Bu gerçek Lübnanlılar tarafından Mart 2005’e kadar unutuldu. Bu tarihte Suriye rejiminin Lübnan ve tüm Arap Maşrık bölgesi üzerindeki İran hegemonyası için bir katalizör ve köprü görevi gördüğü anlaşıldı. Hizbullah’ın 2006’da devletin varlığını görmezden gelmesi, daha sonra da 2 yıl boyunca felce uğratması ile bu gerçek doğrulandı. 2011’de Hizbullah ve İran’a bağlı diğer milisler Suriye devriminin bastırılmasına katıldılar, Yemen’de silahlanma, eğitim ve medya eğitimi ile Husi darbesini desteklediler.

On yıllar önce Lübnan halkının büyük bir kesimi iki nedenden ötürü tarafsızlık ve uluslararasılaşma kavramlarını kabul etmekte tereddüt ediyordu. Birinci neden, "tarafsızlık" çağrısında bulunanların bir kısmının Lübnan'ın Arap bir yapı olduğu fikrini reddetmesiydi. İkinci neden, dini veya mezhepsel faktörün (özellikle Hristiyan), "Müslüman Doğu"ya karşı uluslararası Avrupalı güçlerin desteğini alma çabalarının ana itici gücü olmasıydı.

Bu durum artık geçerli değil, çünkü yaralı "Arapçılık" Lübnan kimliğinin karşı karşıya olduğu yakın bir tehdit olmaktan çıktı. Aksine, Lübnan’ın bağımsızlığını, egemenliğini, çoğulculuğunu ve Arap ilişkilerini tehdit eden İran’ın mezhepsel hegemonya planı karşısında Lübnanlılar için bir birleşme ve bir araya gelme unsuru haline geldi. Nitekim dün, Bekerki (Beyrut’un kuzeydoğusu) bölgesindeki Maruni Patrikhanesi’nin bulunduğu meydanda toplanan –sosyal mesafeye rağmen- büyük kalabalıklar ortak bir yazgıya karşı ortak bir endişeyi teyit ediyordu. Müslüman ve Hristiyan dokuya Tahran'ın bölgedeki çıkarları, yayılmacı hırsları ve silahın gücüyle dayatılan yabancı bir kimliğe ilişkin duyulan ortak endişenin kanıtıydı.

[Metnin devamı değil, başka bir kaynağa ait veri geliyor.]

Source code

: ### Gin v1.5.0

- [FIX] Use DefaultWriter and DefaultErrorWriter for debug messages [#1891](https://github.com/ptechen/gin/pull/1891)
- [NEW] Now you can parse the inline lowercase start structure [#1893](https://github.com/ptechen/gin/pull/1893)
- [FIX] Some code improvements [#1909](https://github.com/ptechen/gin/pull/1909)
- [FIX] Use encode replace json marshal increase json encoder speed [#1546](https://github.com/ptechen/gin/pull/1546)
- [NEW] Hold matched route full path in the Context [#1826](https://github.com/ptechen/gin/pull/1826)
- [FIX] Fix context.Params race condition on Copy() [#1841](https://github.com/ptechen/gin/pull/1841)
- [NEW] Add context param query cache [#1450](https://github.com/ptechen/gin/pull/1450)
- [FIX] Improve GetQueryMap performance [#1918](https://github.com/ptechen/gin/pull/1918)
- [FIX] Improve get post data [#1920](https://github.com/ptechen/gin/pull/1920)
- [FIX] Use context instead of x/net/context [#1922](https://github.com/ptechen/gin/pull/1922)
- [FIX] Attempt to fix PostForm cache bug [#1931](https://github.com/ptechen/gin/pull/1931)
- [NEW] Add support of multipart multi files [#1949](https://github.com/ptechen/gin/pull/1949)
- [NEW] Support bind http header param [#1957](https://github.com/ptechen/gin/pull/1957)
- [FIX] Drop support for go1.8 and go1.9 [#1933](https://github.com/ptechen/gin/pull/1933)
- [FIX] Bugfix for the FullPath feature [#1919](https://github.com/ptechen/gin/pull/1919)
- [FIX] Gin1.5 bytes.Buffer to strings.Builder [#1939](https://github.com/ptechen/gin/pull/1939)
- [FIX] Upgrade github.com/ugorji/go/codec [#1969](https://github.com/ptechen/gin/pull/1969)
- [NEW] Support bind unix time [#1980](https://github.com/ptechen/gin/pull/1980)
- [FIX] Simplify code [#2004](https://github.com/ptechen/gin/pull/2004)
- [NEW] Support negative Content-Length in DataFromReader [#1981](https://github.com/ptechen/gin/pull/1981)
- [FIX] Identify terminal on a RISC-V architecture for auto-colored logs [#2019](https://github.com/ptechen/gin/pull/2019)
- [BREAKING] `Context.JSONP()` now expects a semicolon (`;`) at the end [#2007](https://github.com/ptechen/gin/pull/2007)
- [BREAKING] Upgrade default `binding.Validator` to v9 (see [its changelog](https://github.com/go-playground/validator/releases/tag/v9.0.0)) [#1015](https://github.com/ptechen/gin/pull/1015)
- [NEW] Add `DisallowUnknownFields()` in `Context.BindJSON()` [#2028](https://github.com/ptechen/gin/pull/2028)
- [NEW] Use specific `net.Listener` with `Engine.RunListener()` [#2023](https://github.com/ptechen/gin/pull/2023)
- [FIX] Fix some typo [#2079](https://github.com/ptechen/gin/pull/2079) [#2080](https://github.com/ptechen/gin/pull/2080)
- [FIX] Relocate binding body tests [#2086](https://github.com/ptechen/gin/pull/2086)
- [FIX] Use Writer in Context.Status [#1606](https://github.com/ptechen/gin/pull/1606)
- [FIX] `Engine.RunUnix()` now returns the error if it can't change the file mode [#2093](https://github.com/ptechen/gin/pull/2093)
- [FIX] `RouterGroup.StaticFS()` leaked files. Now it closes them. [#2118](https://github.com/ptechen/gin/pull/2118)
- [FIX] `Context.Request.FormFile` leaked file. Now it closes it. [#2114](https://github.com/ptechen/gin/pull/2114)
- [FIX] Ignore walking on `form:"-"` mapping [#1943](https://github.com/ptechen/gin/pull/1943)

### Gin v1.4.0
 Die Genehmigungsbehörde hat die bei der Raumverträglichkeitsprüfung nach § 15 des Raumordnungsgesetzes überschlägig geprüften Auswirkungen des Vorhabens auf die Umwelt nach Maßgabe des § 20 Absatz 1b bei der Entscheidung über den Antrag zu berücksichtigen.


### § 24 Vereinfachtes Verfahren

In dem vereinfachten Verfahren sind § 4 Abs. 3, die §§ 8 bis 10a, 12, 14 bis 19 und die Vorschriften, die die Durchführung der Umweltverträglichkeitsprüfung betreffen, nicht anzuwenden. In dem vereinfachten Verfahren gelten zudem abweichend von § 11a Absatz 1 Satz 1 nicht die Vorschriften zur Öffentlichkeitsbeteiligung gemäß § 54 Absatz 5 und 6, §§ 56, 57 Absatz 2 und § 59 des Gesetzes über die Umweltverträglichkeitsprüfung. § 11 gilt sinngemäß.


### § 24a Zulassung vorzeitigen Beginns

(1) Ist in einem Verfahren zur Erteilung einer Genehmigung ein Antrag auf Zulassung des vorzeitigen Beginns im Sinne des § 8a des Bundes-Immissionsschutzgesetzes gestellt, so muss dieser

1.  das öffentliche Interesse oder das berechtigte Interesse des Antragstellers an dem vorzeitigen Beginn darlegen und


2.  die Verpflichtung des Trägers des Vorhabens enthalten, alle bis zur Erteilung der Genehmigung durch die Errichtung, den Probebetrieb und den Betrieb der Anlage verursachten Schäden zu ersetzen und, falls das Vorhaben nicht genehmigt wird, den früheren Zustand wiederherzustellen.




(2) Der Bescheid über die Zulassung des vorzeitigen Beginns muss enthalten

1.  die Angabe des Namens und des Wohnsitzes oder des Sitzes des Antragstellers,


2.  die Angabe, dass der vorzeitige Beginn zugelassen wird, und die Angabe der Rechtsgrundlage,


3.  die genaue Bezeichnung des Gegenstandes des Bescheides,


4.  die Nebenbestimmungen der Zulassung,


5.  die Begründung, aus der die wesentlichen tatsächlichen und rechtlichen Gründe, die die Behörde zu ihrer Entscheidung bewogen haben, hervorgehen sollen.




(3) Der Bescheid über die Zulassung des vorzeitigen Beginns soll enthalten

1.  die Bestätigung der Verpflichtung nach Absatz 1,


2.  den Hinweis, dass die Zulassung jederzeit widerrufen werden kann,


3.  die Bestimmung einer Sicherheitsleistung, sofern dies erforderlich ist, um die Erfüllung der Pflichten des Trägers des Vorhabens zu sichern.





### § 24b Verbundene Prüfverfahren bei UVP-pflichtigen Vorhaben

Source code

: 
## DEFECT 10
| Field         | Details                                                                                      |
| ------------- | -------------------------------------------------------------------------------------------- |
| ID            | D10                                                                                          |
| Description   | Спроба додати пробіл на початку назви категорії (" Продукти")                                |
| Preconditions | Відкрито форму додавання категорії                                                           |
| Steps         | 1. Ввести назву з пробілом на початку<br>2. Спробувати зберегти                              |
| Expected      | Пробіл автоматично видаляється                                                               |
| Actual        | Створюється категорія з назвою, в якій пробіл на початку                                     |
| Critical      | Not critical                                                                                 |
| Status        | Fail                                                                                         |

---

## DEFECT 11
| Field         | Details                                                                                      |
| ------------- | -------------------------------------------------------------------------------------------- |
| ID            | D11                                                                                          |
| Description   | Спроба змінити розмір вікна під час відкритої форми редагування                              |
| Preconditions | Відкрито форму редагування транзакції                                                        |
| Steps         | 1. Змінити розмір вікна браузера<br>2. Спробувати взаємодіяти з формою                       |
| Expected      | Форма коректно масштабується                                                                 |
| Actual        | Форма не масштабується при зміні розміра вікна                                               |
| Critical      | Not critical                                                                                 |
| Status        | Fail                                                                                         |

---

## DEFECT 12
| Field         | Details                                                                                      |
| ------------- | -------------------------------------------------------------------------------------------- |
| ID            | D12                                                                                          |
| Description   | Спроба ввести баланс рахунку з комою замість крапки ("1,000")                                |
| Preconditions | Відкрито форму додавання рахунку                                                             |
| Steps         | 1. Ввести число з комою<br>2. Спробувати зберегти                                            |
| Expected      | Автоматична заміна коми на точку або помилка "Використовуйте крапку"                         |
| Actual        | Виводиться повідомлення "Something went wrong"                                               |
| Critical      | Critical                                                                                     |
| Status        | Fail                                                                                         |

Bu nedenle dün, devleti uluslararasılaşmış devletçikten geri alma, onu değiştirmeye çalışanlardan kimliğini kurtarma, özü hiçbir zaman şu anda olduğu kadar tehdit altında kalmayan asgari düzeydeki bir arada yaşamı teyit etme günüydü.

 

*Bu makalede yer alan fikirler yazara aittir ve Independent Türkçe’nin editöryal politikasını yansıtmayabilir.